Tuesday 29 October 2013

Wooooo!



OK, this blog is basically about banging on about BBC bias (and using plentiful alliteration in the process), but I'm watching Autumnwatch tonight on BBC Two, and they are broadcasting from my beloved Morecambe Bay....and I want to recommend it to you.

[I don't work for the local tourist board, by the way].

Chris Packham & Co are based at one of my favourite places - the nature reserve at Leighton Moss. 

There you can hear bitterns booming, watch starlings whirling in the air, spot a stag (if you're staggeringly lucky), wander up to stately Leighton Hall (where Batman's butler Alfred learned his trade), or lurk in the lodge, prying into the tawdry affairs of sundry migratory birds as they sit and squawk on the lake. 

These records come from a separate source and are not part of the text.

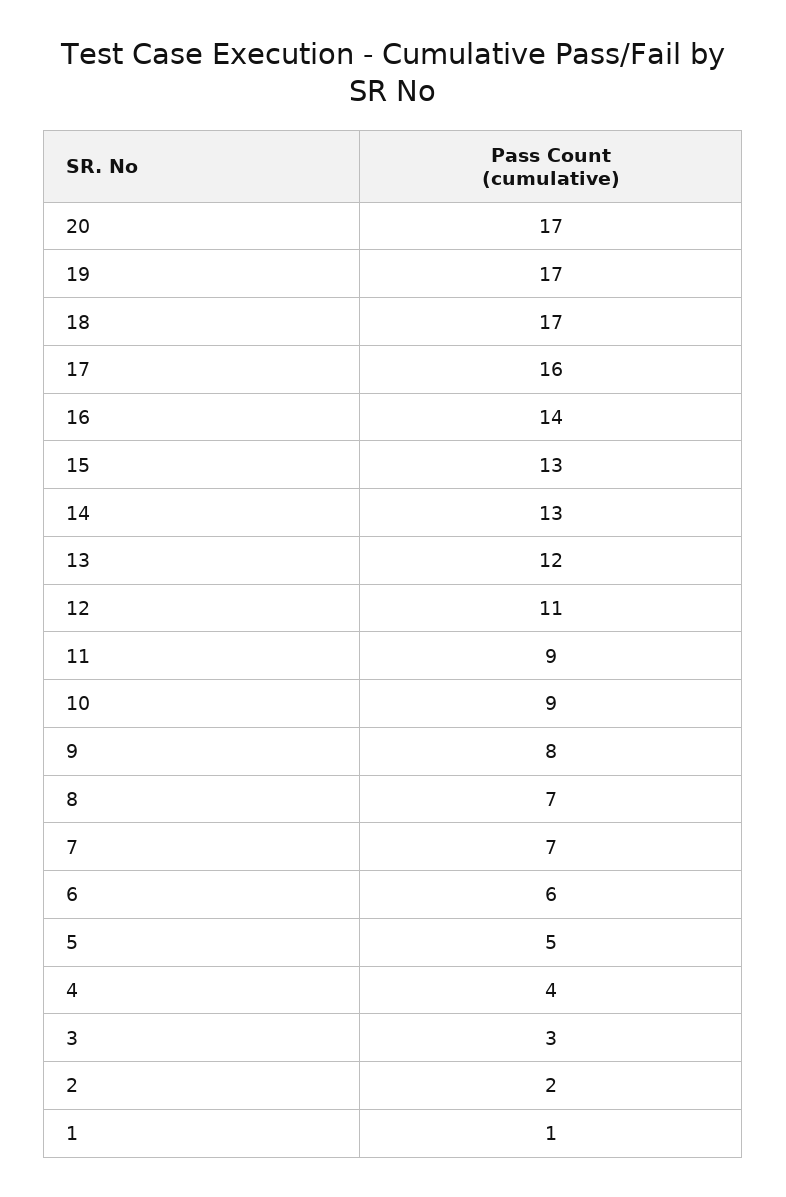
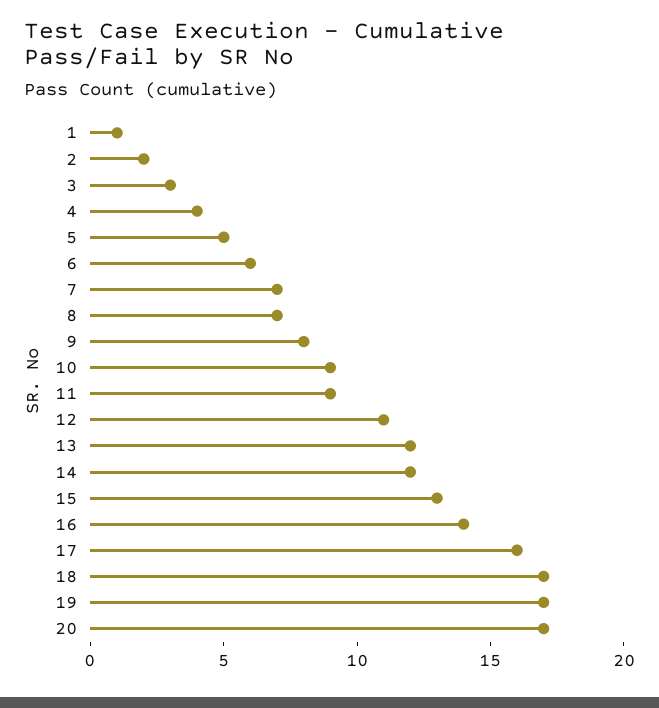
  {
    "20": 17,
    "19": 17,
    "18": 17,
    "17": 16,
    "16": 14,
    "15": 13,
-   "14": 13,
+   "14": 12,
    "13": 12,
    "12": 11,
    "11": 9,
    "10": 9,
    "9": 8,
    "8": 7,
    "7": 7,
    "6": 6,
    "5": 5,
    "4": 4,
    "3": 3,
    "2": 2,
    "1": 1
  }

As I'm typing, Martin Games-Hughes (he of that laugh) is watching the starlings rotate above the reeds at Leighton Moss - and enthusing, as BBC presenters are prone to do (understandably).

I myself was watching a small squadron of these very starlings around three hours ago, from our upstairs window, on their way (I presume) to Leighton Moss, as they began their magical flurry. I was also watching them at the weekend swirling in the surprisingly warm afternoon air over the Lune estuary, whilst chomping on a sandwich and a bowl of chips, and downing a glass of wine [me, not the starlings that is], at my favourite local hostelry. [How many other blogs about BBC bias would share such intimate moments with you?]

The main theme of this series of Autumnwatch is migration. Not immigration, of course. [Nod to  a BBC bias issue? Tick.]

Oh dear, two cheerful, go-BBC posts in a row. What about the BBC bias, you may ask? The real BBC bias?

Well, the programme is now talking badgers - and the controversial badger cull. It's strongly biased in favour of the badger - taking a 'badgers good, humans bad' stance. Tut, tut, and on a controversial issue. Ergo, BBC bias. [Phew, that was close!]